Still, you can keep that sexual tension and also sustain the “big ideas” that characterize the current movies. I’d suggest Talia, the daughter of Ra’s al Ghul. She’s taking over where her father left off, controlling his worldwide network of criminals and assassins. And depending on who you talk to, she’s the mother of what may or may not be Batman’s son. She’s a pretty significant figure in the Batman mythos, and could bring a lot more to the story than a museum heist.

With Batman Begins and The Dark Knight both devoting large amounts of screen time to the structure of organized crime in Gotham City, there’s a perfectly good angle to introduce the Penguin. Bridging the gap between the old-school mobsters and the new wave of “freaks”, he’d be ideal to step up as the guy running the mob. Picture Paul Giamatti, all dressed up and proper (like in John Adams) and suddenly freaking out and going apoplectic with rage (like in the winery in Sideways) and murdering somebody with an umbrella. By himself, not a legitimate threat for Batman, but definitely an interesting addition to the Gotham landscape.
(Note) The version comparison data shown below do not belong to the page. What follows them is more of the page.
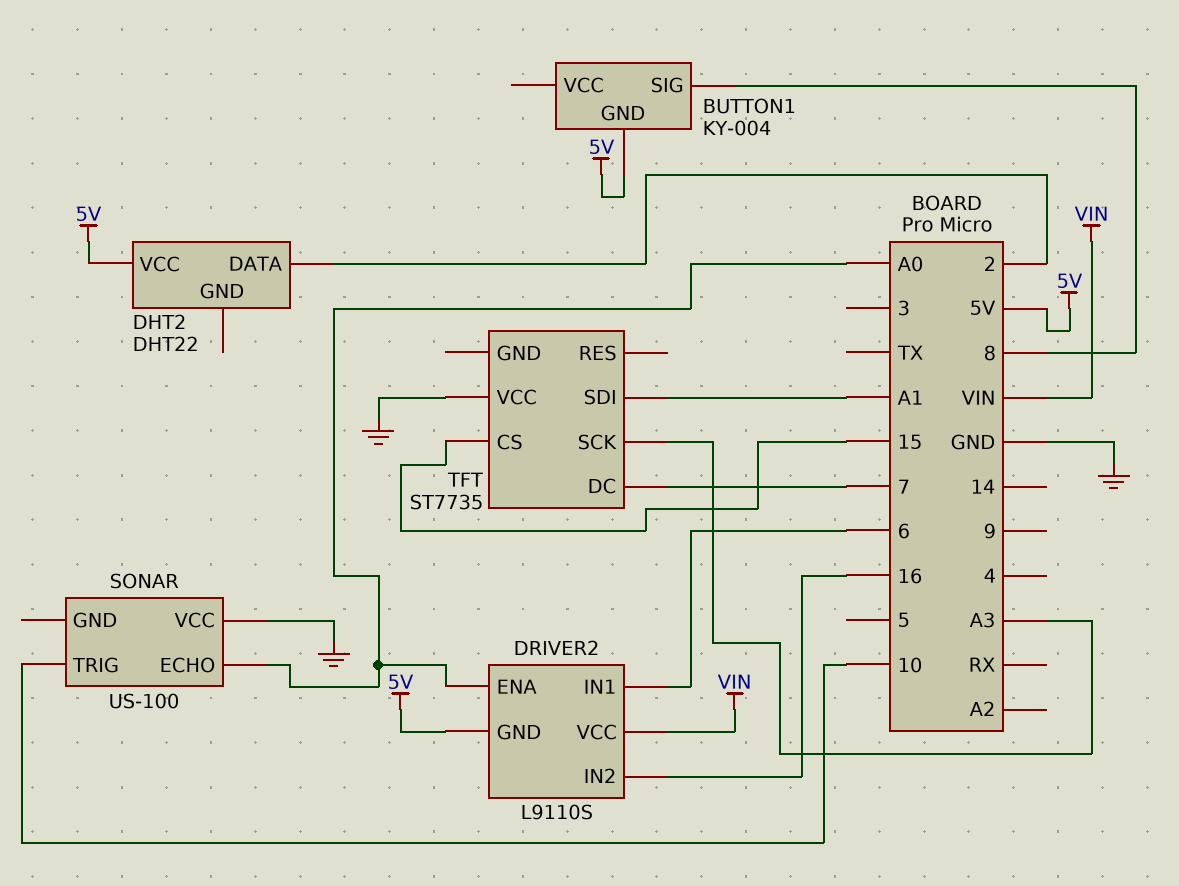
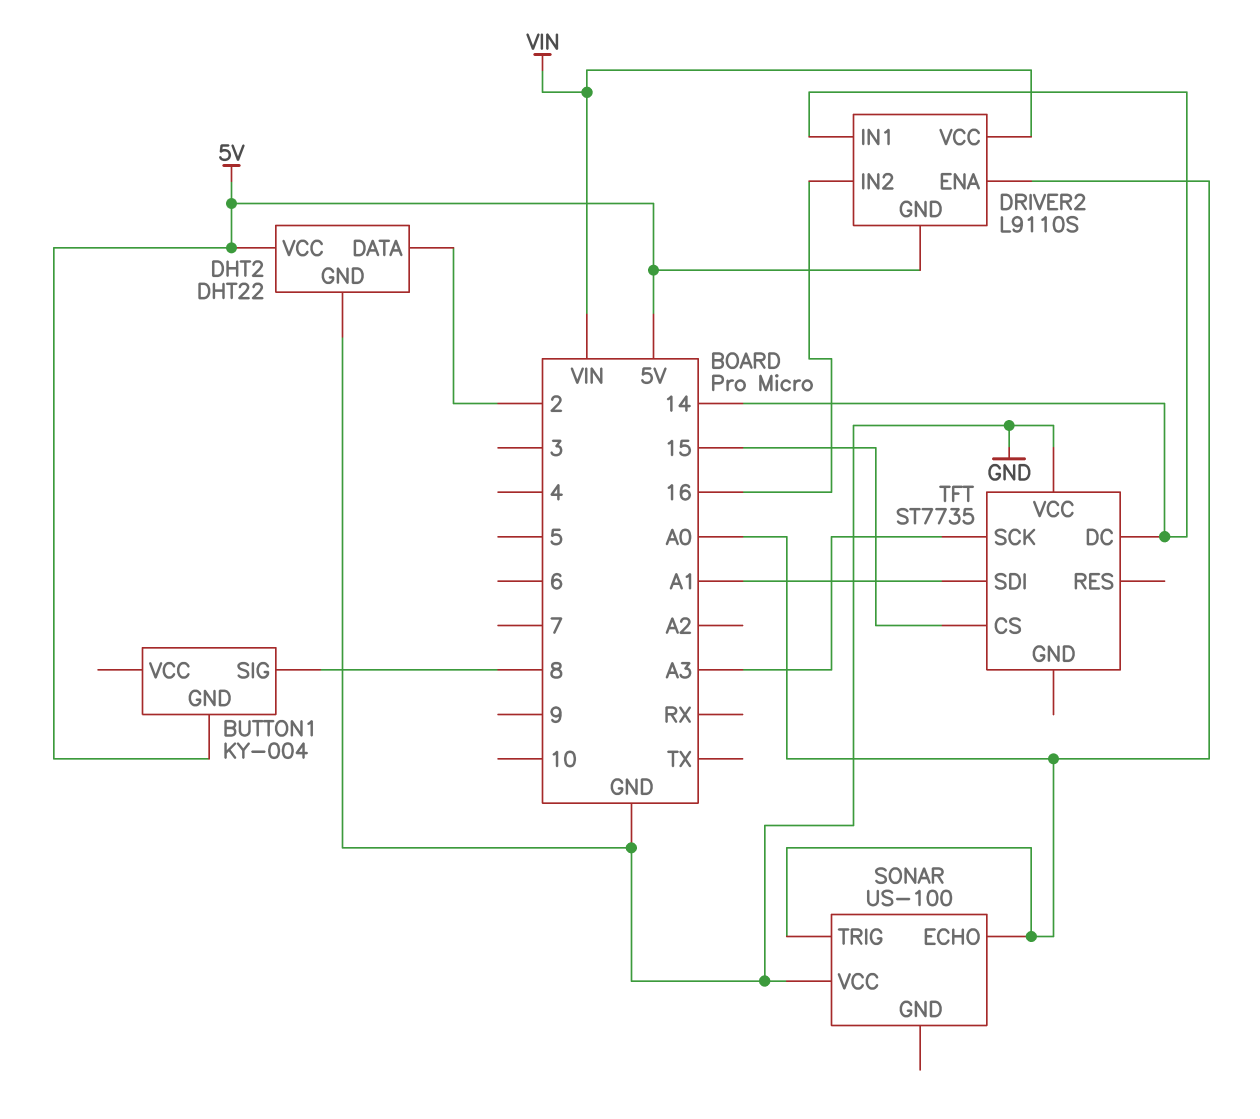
DHT2 pin GND: none -> GND
DRIVER2 pin IN1: 6 -> 14
SONAR pin TRIG: 10 -> A0
TFT pin DC: 7 -> 14

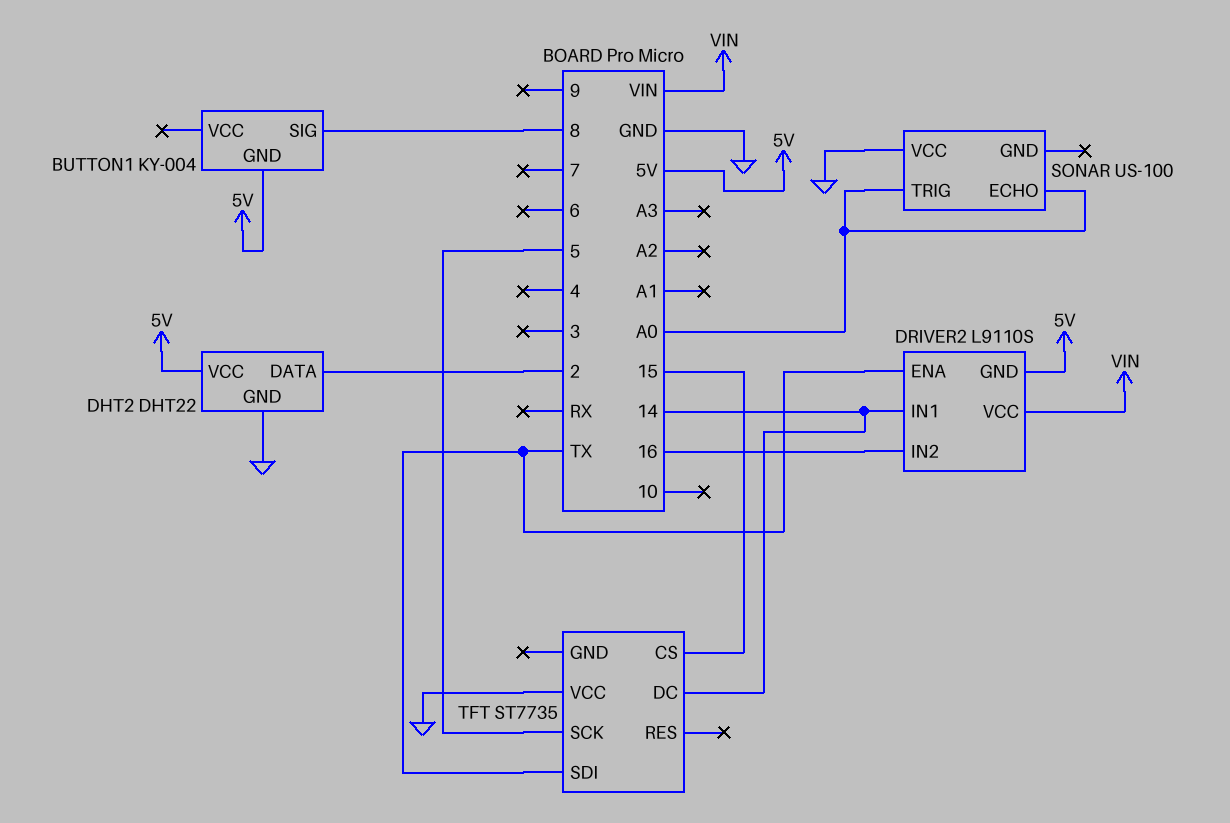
DRIVER2 pin ENA: A0 -> TX
TFT pin SCK: A3 -> 5
TFT pin SDI: A1 -> TX

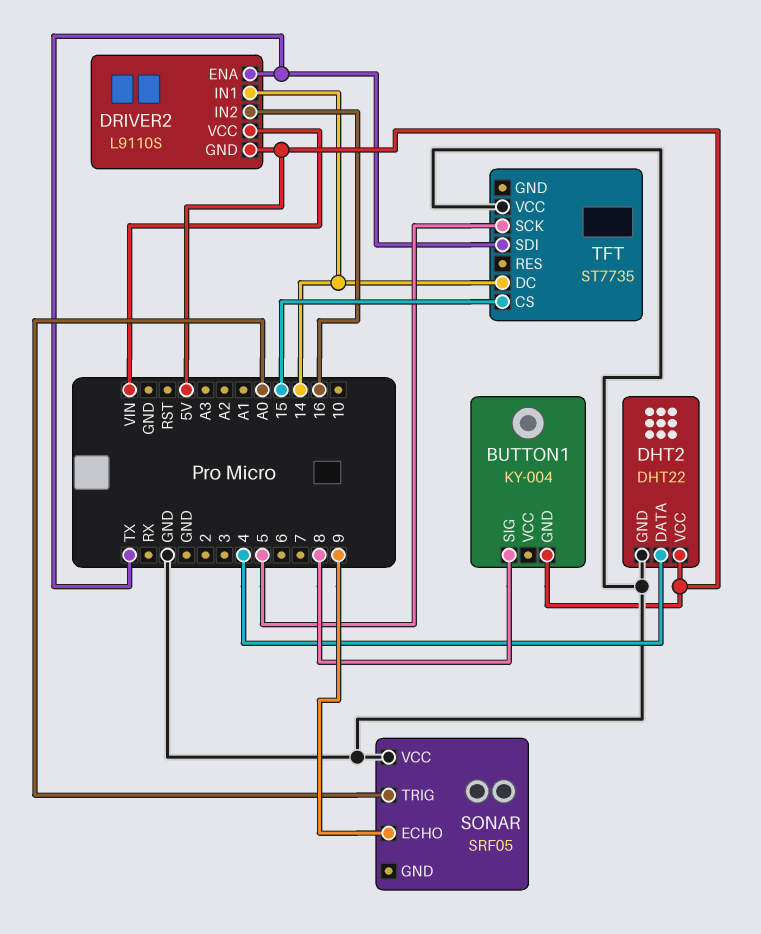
DHT2 pin DATA: 2 -> 4
SONAR: US-100 -> SRF05
SONAR pin ECHO: A0 -> 9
Personally, though, the villain I’d most like to see is the Riddler. But not as a guy in a green leotard who leaves clues to his crimes. When you break it down, the Riddler is a guy who just wants to be smarter than Batman. How about if he’s the host of a Mythbusters-style show where he solves life’s mysteries? A celebrity debunker, if you will. And so, he turns his attention to publicly unmasking the Batman. Tell me that wouldn’t make a great B-plot! You can’t, because it would. This is a guy who would complicate Batman’s life, and yet, it’s a problem that the hero can’t solve by beating somebody up.

With the first two movies focused on the nature of heroism and the gradual redemption of Gotham City, I would like to see those themes followed to their logical conclusion in a third film. With Batman officially an outlaw, a new hero steps up to fill the void left by both Batman and Harvey Dent. A vigilante who works within the confines of the law, perhaps even with official sanction. Only this new hero is weak and corruptible, which will inevitably bring him into conflict with Batman. The public face of heroism vs. the spurned hero for the soul of the city. Throw in a major media figure hounding and vilifying Batman further, and you’ve got a movie I would pay to see. Well, I’m going to pay to see any Batman movie, but you know what I mean.

And as an aside to Christopher Nolan, who I’m sure is totally reading this, feel free to use any of this. All I ask is that you name an ill-fated Gotham cop after me.